5 Maggio

Federalismo demaniale, Reggi: "Governo pasticcione"

"La presentazione di elenchi incompleti e sbagliati sul federalismo demaniale non hanno consentito di fare passi avanti ad un provvedimento di vitale importanze per i comuni" Lo dice il sindaco di Piacenza

"Quello che é successo oggi in conferenza unificata dimostra una volta di più quanto sia incoerente e pasticcione questo Governo che a parole dice di volere il federalismo e nei fatti lo contrasta continuamente. La presentazione di elenchi incompleti e sbagliati sul federalismo demaniale non hanno consentito di fare passi avanti ad un provvedimento di vitale importanze per i comuni e che consentirebbe a Piacenza di acquisire gratuitamente beni oggi non valorizzati da Demanio e Difesa". Lo afferma il sindaco di Piacenza Roberto Reggi reduce dalla conferenza unificata tenutasi a Roma tra il governo e l'Anci.  "Accanto a questo dato di fatto é ancor più evidente l'assoluto disinteresse con cui il parlamentare Tommaso Foti sta seguendo le istanze della comunità piacentina circa lo sviluppo del Polo militare e l'acquisizione della Pertite lasciano sbalorditi coloro che avevano creduto in un suo attivo dichiarato intervento nei mesi passati". “Per i Comuni – continua il Vice Presidente Anci e sindaco di Piacenza, Roberto Reggi – il provvedimento è irricevibile, gli elenchi dei beni che ci vengono forniti, sia la white list che la black list, sono incompleti, e rischiano di generare conflitti di competenza nella loro destinazione, perché non è chiaro a quali livelli di governo sono destinati”. E ha aggiunto: “Il pericolo che si corre è di avere progetti realizzati contemporaneamente dai Comuni, dalle Province e dalle Regioni sullo stesso bene ma di non sapere a chi è destinato il bene stesso”.
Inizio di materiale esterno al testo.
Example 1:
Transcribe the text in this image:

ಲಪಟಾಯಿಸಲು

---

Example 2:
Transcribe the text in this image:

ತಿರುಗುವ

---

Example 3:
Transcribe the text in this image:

Proprio per questa ragione i Comuni hanno chiesto al Governo di rinviare l’intesa fin quando non saranno presentati elenchi completi in tutte le loro informazioni. “Da parte sua – ha evidenziato Reggi - il ministro Calderoli, parlando in Conferenza Unificata, ha riconosciuto che gli elenchi sono incompleti e in parte anche sbagliati, quindi si è impegnato a completarli con le informazioni corrette”.
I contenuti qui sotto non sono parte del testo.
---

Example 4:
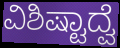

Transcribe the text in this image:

ವಿಶಿಷ್ಟಾದ್ವೆ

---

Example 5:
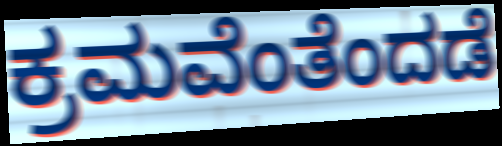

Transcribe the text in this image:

ಕ್ರಮವೆಂತೆಂದಡೆ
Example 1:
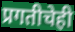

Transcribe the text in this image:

प्रगतीचेही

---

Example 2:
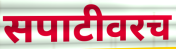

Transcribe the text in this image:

सपाटीवरच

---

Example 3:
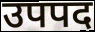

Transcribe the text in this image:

उपपद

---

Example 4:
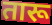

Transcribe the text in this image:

तारू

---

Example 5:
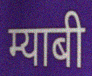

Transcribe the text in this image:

म्याबी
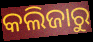
କଲିଜାରୁ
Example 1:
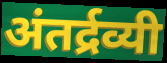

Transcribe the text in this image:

अंतर्द्रव्यी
Il ministro per la Semplificazione normativa ha detto che da oggi decorrerà il termine, fissato nei trenta giorni, trascorsi i quali bisognerà esprimere il parere, tuttavia è certo che gli elenchi saranno completati entro il temine fissato.
Reggi è quindi tornato sulle black list: su questo punto “l’Anci ha chiesto che venga completato il lavoro di approfondimento relativo alla valutazione dei motivi di esclusione dalla disponibilità dei beni. “In alcune città – ha chiarito il Vice Presidente - ci sono beni che sono liberi e considerati indisponibili, chiediamo che vengano precisate le motivazioni dell’indisponibilità e di conseguenza le ragioni del mantenimento dei beni all’interno della black list”. Anche su questo punto il confronto è stato rinviato ad una prossima Conferenza, “nell’attesa – ha concluso Reggi - si riunirà un gruppo di lavoro per completare il lavoro di istruttoria”.